Required task
Arrange every line of the records below as a numbered list, skipping any blank lines. Leave the pictures out.

Data shown
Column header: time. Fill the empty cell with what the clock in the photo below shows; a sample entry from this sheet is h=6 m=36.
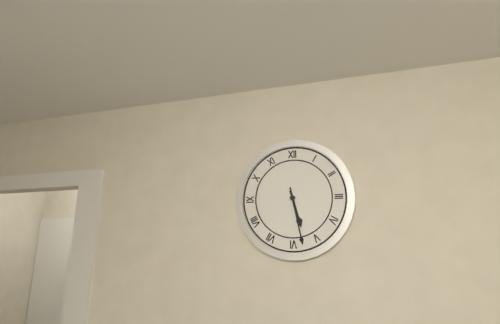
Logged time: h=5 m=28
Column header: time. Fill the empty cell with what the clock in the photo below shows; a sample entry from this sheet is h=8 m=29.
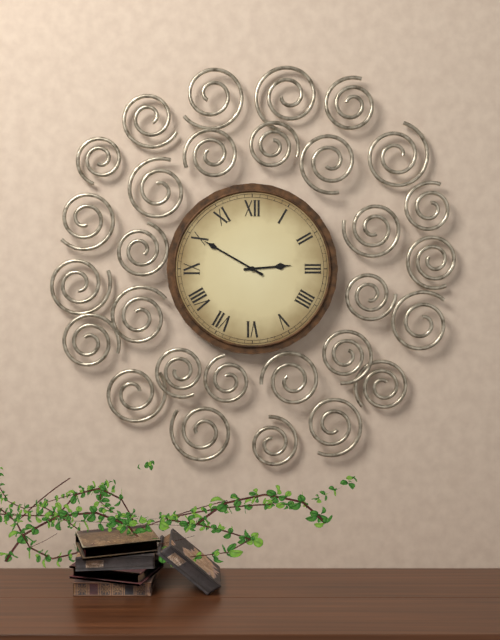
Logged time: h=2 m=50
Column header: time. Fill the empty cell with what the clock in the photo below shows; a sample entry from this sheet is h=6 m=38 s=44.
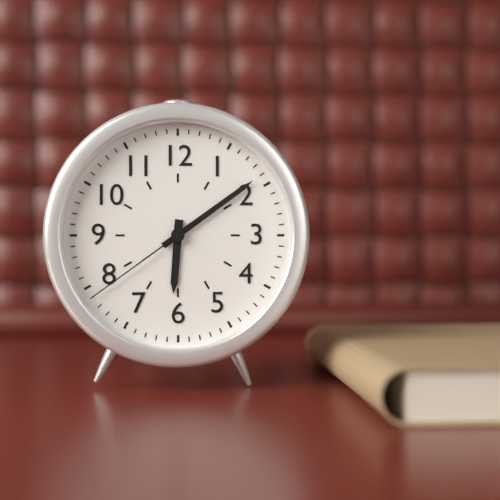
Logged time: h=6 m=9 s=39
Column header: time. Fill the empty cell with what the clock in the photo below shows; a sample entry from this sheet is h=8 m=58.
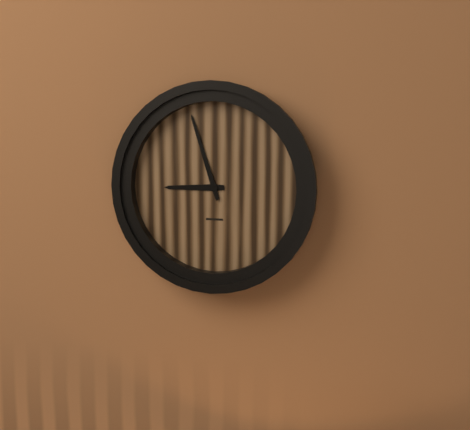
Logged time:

Solution to the exercise
1. Column header: time. Fill the empty cell with what the clock in the photo below shows; a sample entry from this sheet is h=6 m=36.
2. Logged time: h=5 m=28
3. Column header: time. Fill the empty cell with what the clock in the photo below shows; a sample entry from this sheet is h=8 m=29.
4. Logged time: h=2 m=50
5. Column header: time. Fill the empty cell with what the clock in the photo below shows; a sample entry from this sheet is h=6 m=38 s=44.
6. Logged time: h=6 m=9 s=39
7. Column header: time. Fill the empty cell with what the clock in the photo below shows; a sample entry from this sheet is h=8 m=58.
8. Logged time:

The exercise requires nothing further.